Los mexicanos hemos sido bombardeados inmisericordemente por misiles de verborrea legislativa. El ambiente ha sido propicio para las ocurrencias, las propuestas falaces y la banalidad del discurso sin argumentos. El derecho como herramienta de demagogia.
Es espeluznante el contraste de lo que se dice desde la intelectualidad y desde el poder, no hay espacio para el encuentro. Juzgue usted el veredicto de dos connotados analistas. Diego Valadés: “Se ha iniciado la era posconstitucional”. Jesús Silva-Herzog Márquez: “2024 será recordado por el año en que perdimos la Constitución”. En el otro extremo, la presidenta Claudia Sheinbaum dijo: “Fíjense lo que ocurrió estos tres meses y medio en nuestro país, recuperamos el sentido social, el sentido patriótico de nuestra Constitución”. ¿Así que cambiando normas se alcanzan esos fines? Como diría el clásico, “¡Ternurita!”. Es deprimente la persistencia de darle a nuestra Carta Magna la potencialidad del fetiche. Si en eso estriba la Cuarta Transformación, en unos meses más vamos a necesitar una carretilla para cargar nuestra ley suprema.
Hagamos un repaso de principios elementales. Las leyes son teoría en tanto no dan resultados. Deben ser orientadas con valores que se han venido decantando por siglos de ensayos, con errores y aciertos. En los últimos tiempos hay una enorme ebullición en la cultura jurídica. En todas las naciones hay casos que han cuestionado a la sociología y a la filosofía del derecho y a otras disciplinas en busca de ideas rectoras para aclarar la confusión que nos angustia.
Hace más de dos mil 400 años, Sófocles expresó lo que para mí ha sido una gran verdad suficientemente reiterada por los hechos y por todos los pensadores que han arribado a un consenso: sobre las órdenes del gobernante hay un derecho superior que ha recibido diversas denominaciones, pero que es indubitable, derecho natural, sentido común, principios pétreos. Lo definió Justiniano hace mil 500 años: “La ley verdadera es la recta razón de conformidad con la naturaleza y tiene una aplicación universal, inmutable y perenne, mediante sus mandamientos nos insta a obrar debidamente y mediante sus prohibiciones, nos evita obrar el mal”.
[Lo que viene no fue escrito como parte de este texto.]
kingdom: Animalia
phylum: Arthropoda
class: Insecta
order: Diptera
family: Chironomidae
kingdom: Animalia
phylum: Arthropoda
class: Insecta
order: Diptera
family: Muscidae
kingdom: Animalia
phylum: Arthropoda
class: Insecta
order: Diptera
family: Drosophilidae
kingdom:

Con atrevida audacia, enuncio tres ideas cumbre que deben orientarnos en todas nuestras decisiones: libertad, juridicidad y fraternidad.
Las coincidencias al ponderar la libertad como la mayor preeminencia son cada vez más contundentes. Todo lo que intente limitarla debe tener justificación. El peor enemigo de la libertad han sido el poder político, el poder ideológico y el poder económico. El más peligroso es el primero. Para ejercer la libertad se insiste en dos acompañamientos imprescindibles: responsabilidades y solidaridad. En la lectura de Thomas Mann encontré una reflexión de obligada transcripción: “La libertad es la ley del amor humano, no el nihilismo ni el resentimiento”. El derecho mexicano ha atropellado al ciudadano en su dignidad cercando absurdamente su albedrío. Ahora lo intenta con mayor empeño.
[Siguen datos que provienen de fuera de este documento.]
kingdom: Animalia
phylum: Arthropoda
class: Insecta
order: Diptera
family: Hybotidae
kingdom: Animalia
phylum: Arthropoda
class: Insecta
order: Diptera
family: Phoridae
La única igualdad a la que podemos aspirar es ante la ley. Por eso utilizo un término que debe ser la baza para medir nuestro Estado de derecho: juridicidad, de tres raíces etimológicas: jus, derecho; dici: decir; itat: cualidad. La RAE la define como: “Tendencia o criterio favorable al predominio de las soluciones de estricto derecho”. Es lo contrario a la discrecionalidad, al comportamiento del funcionario público orientado por su propio criterio. Padecemos una grave falencia de juridicidad. Superarla implica arraigar una cultura de lo legal. La justicia es un ideal, la juridicidad es el medio para alcanzarla.
Sin fraternidad no hay política. Exige una buena dosis de estoicismo. Acudo de nuevo a Thomas Mann: “El humanismo también es política, también es rebelión contra todo cuanto mancilla y deshonra la idea de humanidad”.